Ontario Liberal Leader Steven Del Duca is calling on the province to let local public health units decide if schools in their regions should reopen this year as COVID-19 case numbers continue to drop — and at least one regional medical officer of health agrees.
Del Duca told reporters at a virtual news conference on Wednesday that public health units have the information they need to make the decision, they could work with local school boards on the details, and Ontario Premier Doug Ford should allow them to do so.
“Today, I am urging Doug Ford to provide the support to our public health units to give public health units right across Ontario the authority to make the decisions,” Del Duca said.
“I know those public health units will work closely with the respective school boards that they have in their local regions to make the kind of local decisions that will serve the interests of the school system and that will serve the interests, most importantly, of our kids and their parents.”
Del Duca said letting the public health units and school boards make the call is the “most prudent and responsible” approach. Schools in Ontario have been shut to in-person learning since early to mid-April.
The Liberal leader said Ford should consult all organizations in the education system, including those that represent teachers, principals, early childhood educators, school support staff, bus drivers, school boards and trustees, to make plans for the reopening of schools for in-person learning in September.
Del Duca said a “one-size-fits-all” approach by Ford will not work because the government has not shown a willingness to ensure the publicly funded school system is safe and it does not value it.
“I trust the local public health units, the local school boards,” he said. “Let them make the decisions that make the most sense for the families in each of their regions.”
Caitlin Clark, spokesperson for Ontario Education Minister Stephen Lecce, said in an email on Wednesday the ministry is working with Dr. David Williams, the province’s chief medical officer of health, on the issue. Clark declined to say if there are any current plans to reopen schools this year.
“Our priority is to keep students, staff and families safe. While the chief medical officer of health has confirmed that schools have been safe, we will continue to work with him, with other medical experts and education partners across Ontario on a path forward, as we continue making progress in our battle against COVID-19,” Clark said.

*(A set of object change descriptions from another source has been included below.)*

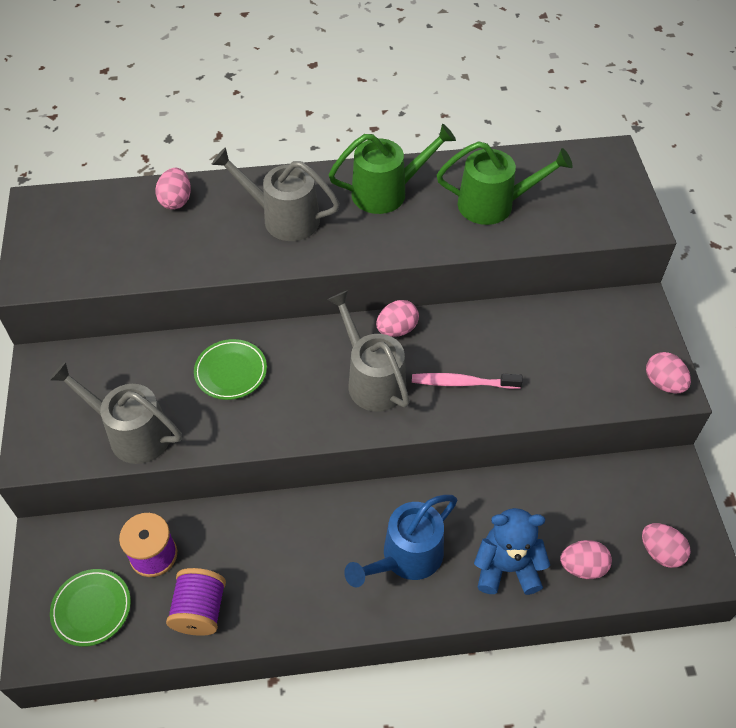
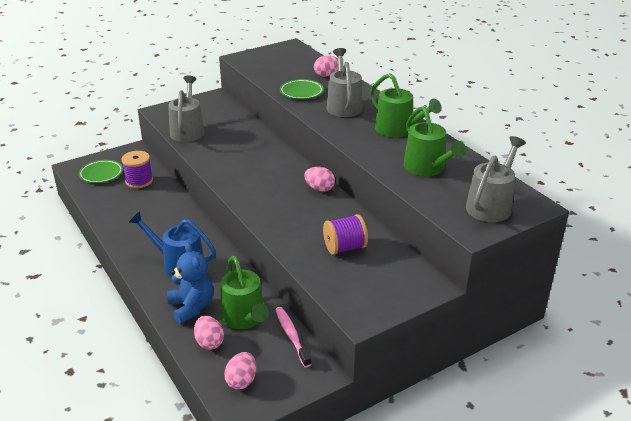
camera: 65 degrees right, 20 degrees down
(200, 610) = (113, 204): purple spool -> purple spool (344, 247)
(231, 372) = (246, 145): green plate -> green plate (301, 92)
(372, 379) = (274, 190): grey watering can -> grey watering can (491, 205)
(462, 383) = (296, 223): pink toothbrush -> pink toothbrush (292, 336)
(553, 513) = (245, 318): none -> green watering can
(663, 383) = (363, 312): pink egg -> none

York Region schools could reopen now, medical officer says
Dr. Karim Kurji, medical officer of health for York Region, said the criteria have been met for a safe school reopening this year in his jurisdiction. He said more than 70 per cent of adults in the region have received their first dose of a COVID-19 vaccine. As well, daily case counts been dropping, he added.
“Definitely so,” Kurji said in response to a question as to whether schools should reopen locally.
“We are urging those consultations happen on an urgent basis and schools reopen as soon as possible. From York Region’s standpoint, they could reopen any time now,” he said.
“We could take a regional approach. We in York Region are ready for schools to be reopened right away if the processes with the ministries of education and health allow that to be the case.”
Kurji said local medical officers of health have the most data and should be granted the “liberty of deciding” whether schools reopen for in-person learning.
On Tuesday, Williams said he would like to see schools reopen as early as next week in some regions.
Meanwhile, Dr. Eileen de Villa, Toronto’s medical officer of health, and Dr. Lawrence Loh, de Villa’s counterpart in Peel Region, said they are still waiting to see if COVID-19 case counts drop further in their jurisdictions.
“I am in favour of schools reopening under circumstances that allow them to open safely,” de Villa said.
She said Toronto Public Health will wait for the province to make its decision, but added the circumstances have to be right and safe for children, staff and teachers.
De Villa also cautioned that local medical officers have advice and a “valuable perspective,” but their focus is really public health and not the operation of schools.
In a statement, Loh said: “We continue to monitor the numbers in Peel and are optimistic that they are trending in a favourable direction that, if maintained, might support a return to in-person learning.”
The Toronto District School Board, for its part, said schools could open in short order once a decision is made.
“While we have not received any indication yet from the Ministry of Education with regard to students possibly returning to in-person learning, if we were directed by the Ministry to return to in-person learning this school year, we should be able to get up and running relatively quickly — perhaps a few days,” TDSB spokesperson Ryan Bird said in an email on Wednesday.